Figure 3. Preparation of Δp110α and Δp110β cells

(A) The panel shows the sense sequences of the CHO versions of p110α and p110β genes selected as targets of the siRNA gene-silencing technique. The corresponding sequences of bovine p110α and human p110β are also shown. (B) CHO-IR-A₁R cells were transfected with the pH1 expression vector and producing shRNA targeting the sequences of CHO-p110α and CHO-p110β using LipofectAMINE Plus™, cells resistant to 8 μg/ml puromycin were selected. Total RNA from the cells was analysed for the mRNAs of p110α and p110β by RT-PCR using gene-specific primers. (C) The lysate from Δp110α or Δp110β cells was mixed with the anti-serum against p85 and the immune complex was subjected to Western blotting using the specific antibody against p110α or p110β. IB, immunoblot; IP, immunoprecipitation.

Figure 4. Effect of p110β knockdown on PIA-induced Akt activation

(A) The Δp110α or Δp110β cells transfected with Myc–Akt were stimulated with 1 μM PIA (P) or 0.1 μM insulin (I). The cell lysate was subjected to immunoprecipitation (IP) with anti-Myc antibody followed by Western blotting with anti-Myc and anti-pAkt (pT308) antibodies (IB). (B) The blot in (A) was reprobed with anti-pAkt (pS473) antibody.
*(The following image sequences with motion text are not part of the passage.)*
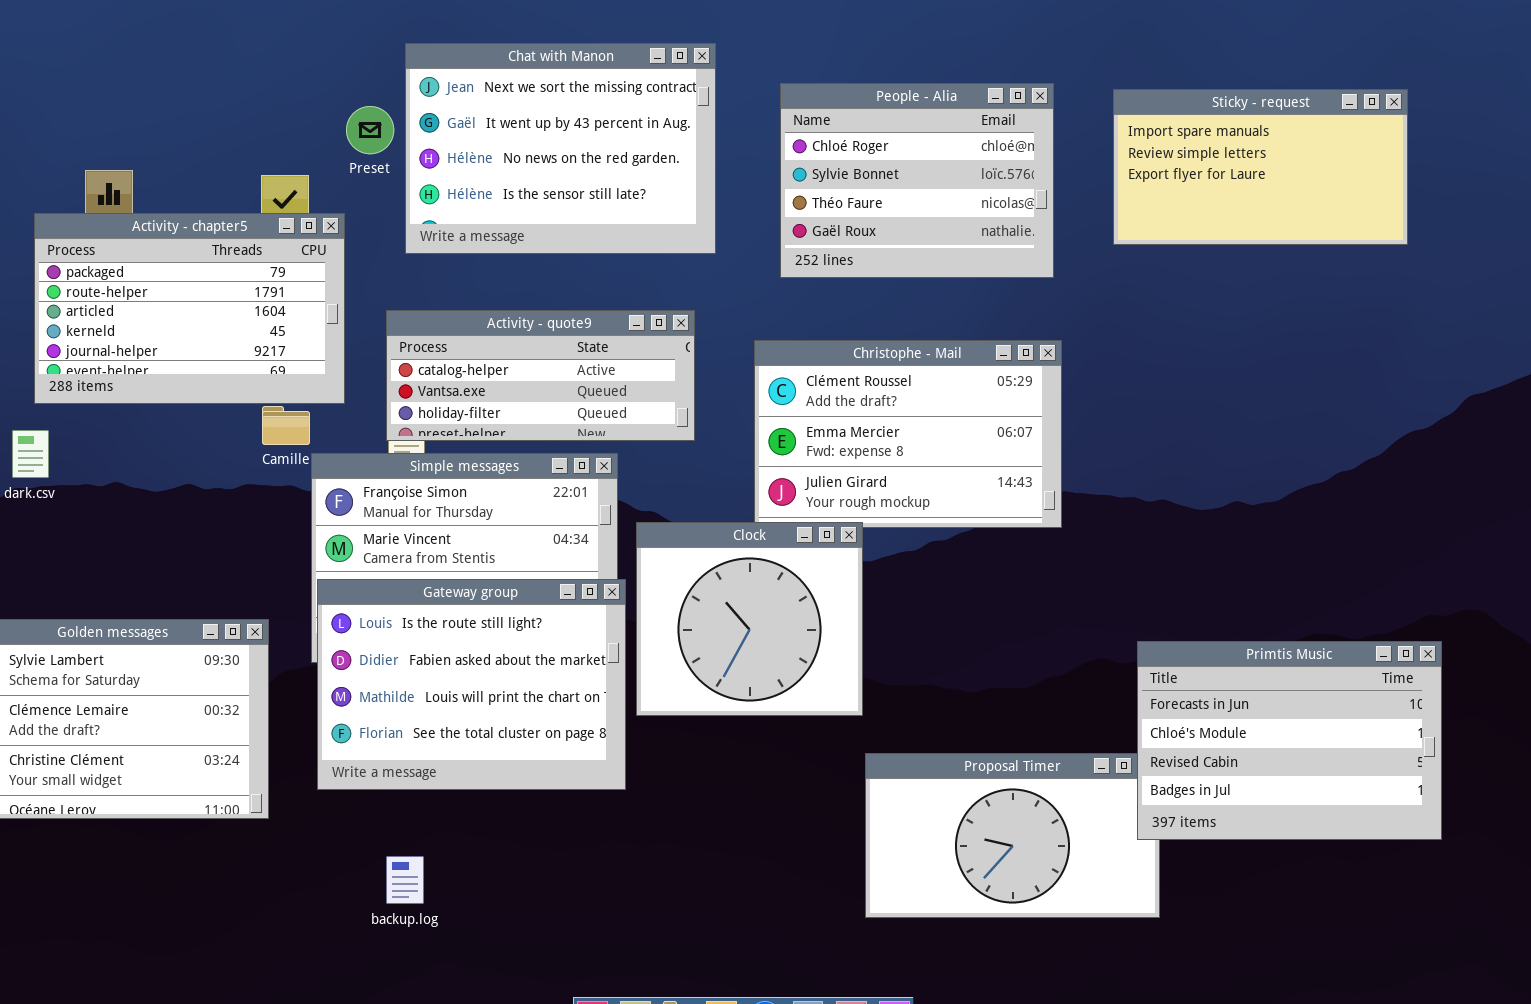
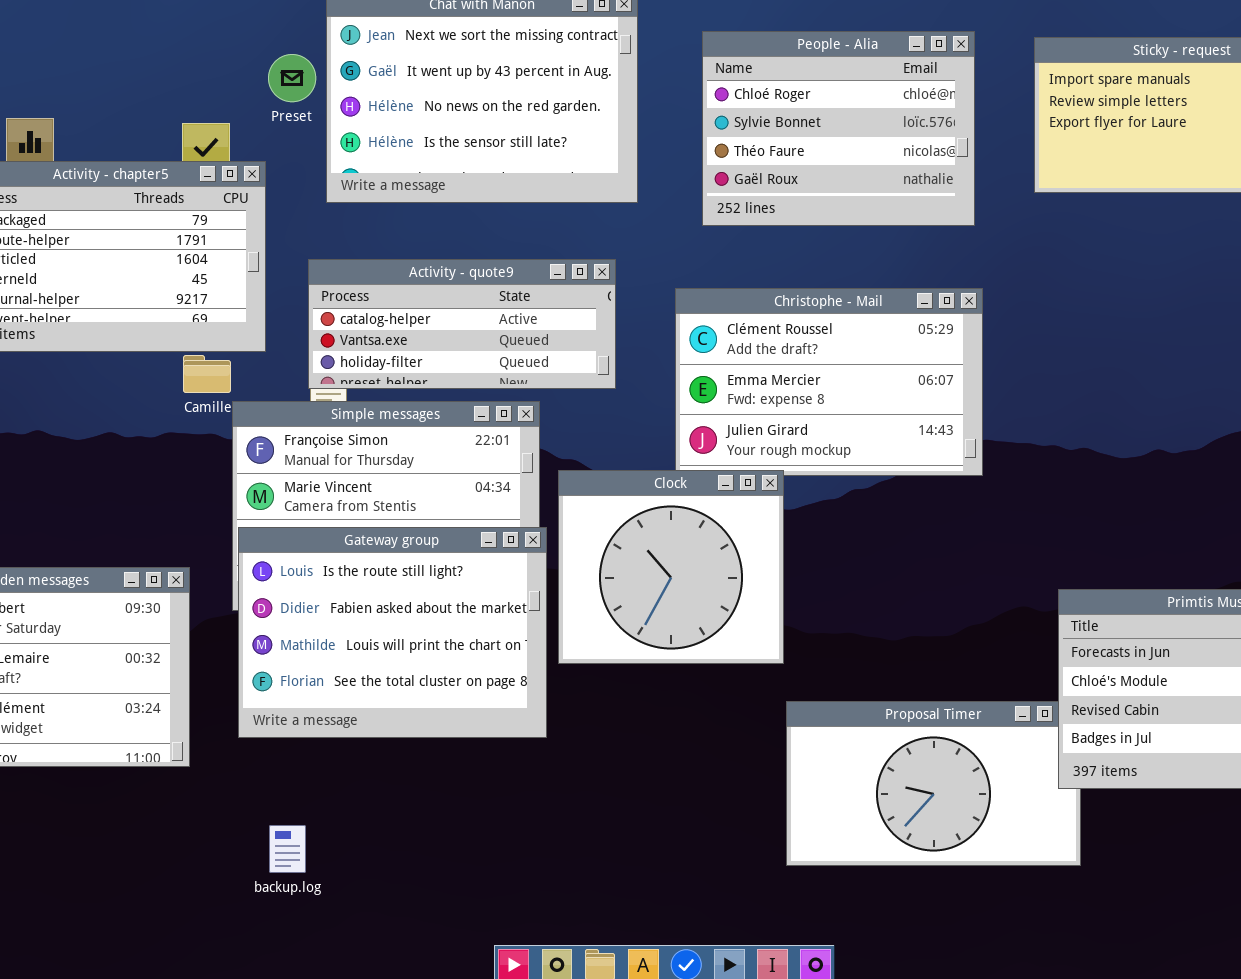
backup.log: [386,856,424,904] -> [269,825,306,873], moved

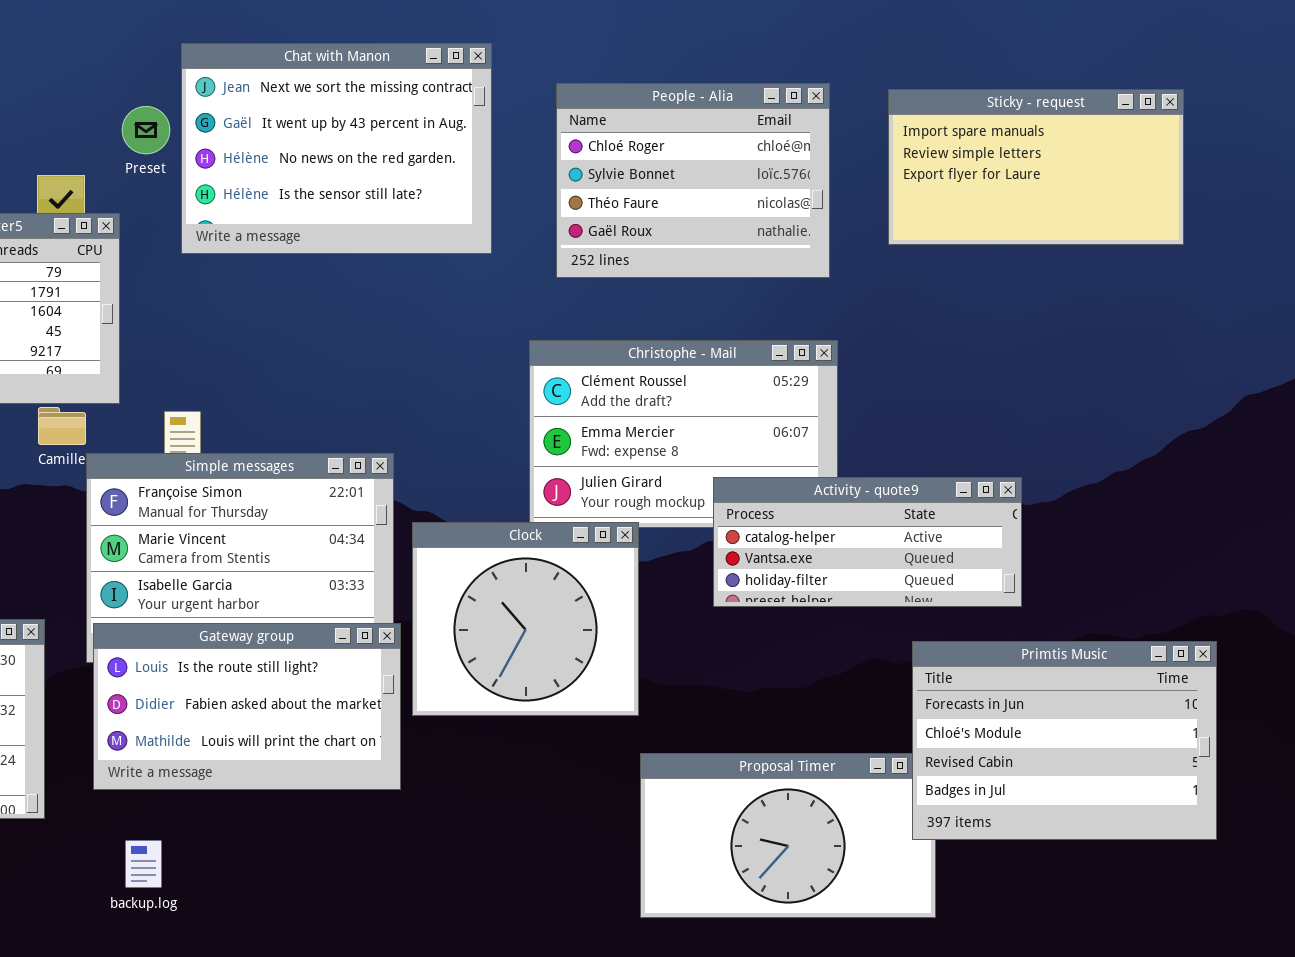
Activity - quote9: [308,259,616,389] -> [713,477,1022,607], moved
Gateway group: [238,527,547,738] -> [93,623,401,790], resized
backup.log: [269,825,306,873] -> [125,840,162,888], moved

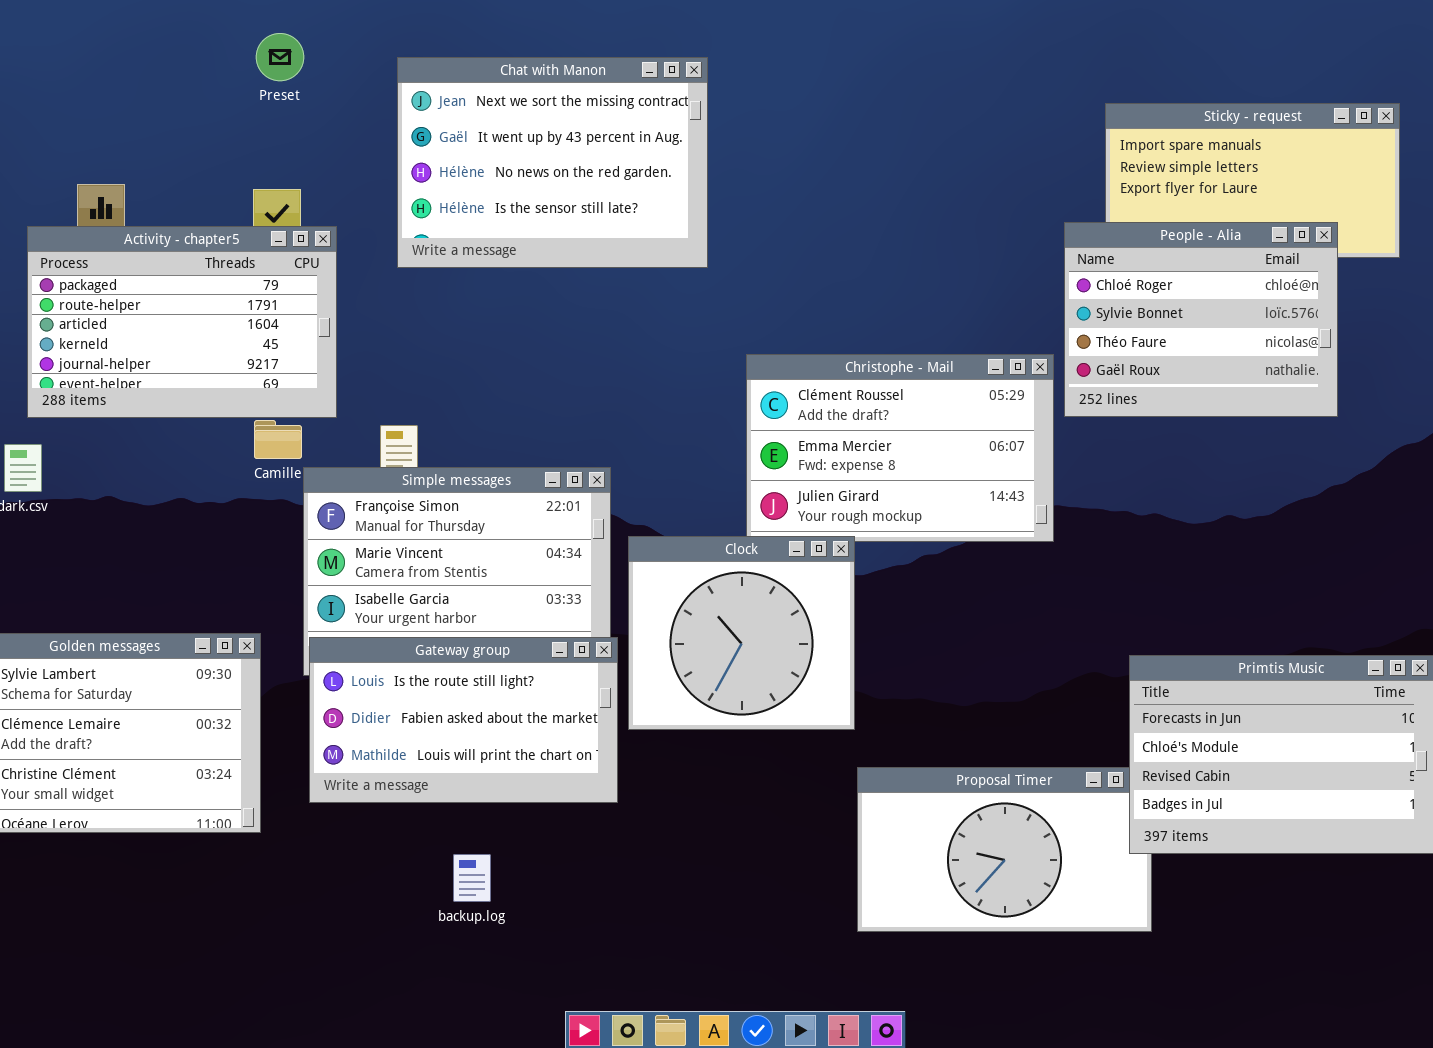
People - Alia: [556,83,830,278] -> [1064,222,1338,417], moved
Preset: [122,106,170,154] -> [256,33,304,81], moved
Activity - quote9: [713,477,1022,607] -> none, closed
backup.log: [125,840,162,888] -> [453,854,491,902], moved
Figure 5. Recovery of PIA action by transfection of shRNA-resistant p110β

(A) The Δp110β cells were transfected with Myc–Akt, together with bovine version of p110α or human version of p110β. The cells were then stimulated with 1 μM PIA or 0.1 μM insulin (ins.). The cell lysate was subjected to immunoprecipitation with anti-Myc antibody (IP) followed by Western blotting with anti-pAkt (pT308), anti-pAkt (pS473) and anti-Myc antibodies (IB). (B) Total RNA from the cells was analysed for the mRNAs of CHO-p110α, CHO-p110β, bovine p110α and human p110β by RT-PCR using gene-specific primers.

Figure 6. Effects of Δp85 on the action of PIA in p110α-deficient cells

Δp110α cells were transfected with Myc–Akt, together with FLAG-Δp85 (in A), FLAG-Δp85-R358L/R649L (FLAG-Δp85-RRLL in A), FLAG-tagged C-SH2 domain of p85 (FLAG-cSH2 in B) or empty vector. After stimulation of the cells with 1 μM PIA or 0.1 μM insulin, the cell lysate was prepared and subjected to immunoprecipitation with anti-Myc antibody (IP). The immune complex was analysed by Western blotting with anti-FLAG, anti-pAkt (pS473) and anti-Myc antibodies (IB).

Figure 7. Effect of p110β-middle protein on the action of PIA

Wild-type CHO-IR-A₁R cells (A) or Δp110α cells (B) were transfected with Myc–Akt, together with GFP-p110β-middle or empty vector and then stimulated with PIA or insulin. The cell lysate was subjected to immunoprecipitation with anti-Myc antibody (IP) followed by Western blotting with anti-pAkt (pT308) and anti-Myc antibodies (IB). The blots were analysed by densitometer and the density of pAkt was normalised to that of Myc. The relative values are presented just below the autoradiogram, as percentage of 0.1 μM insulin in vector-control cells; the values below this are the concentrations of PIA or insulin (mole/l), represented by logarithm unit {log[M]}.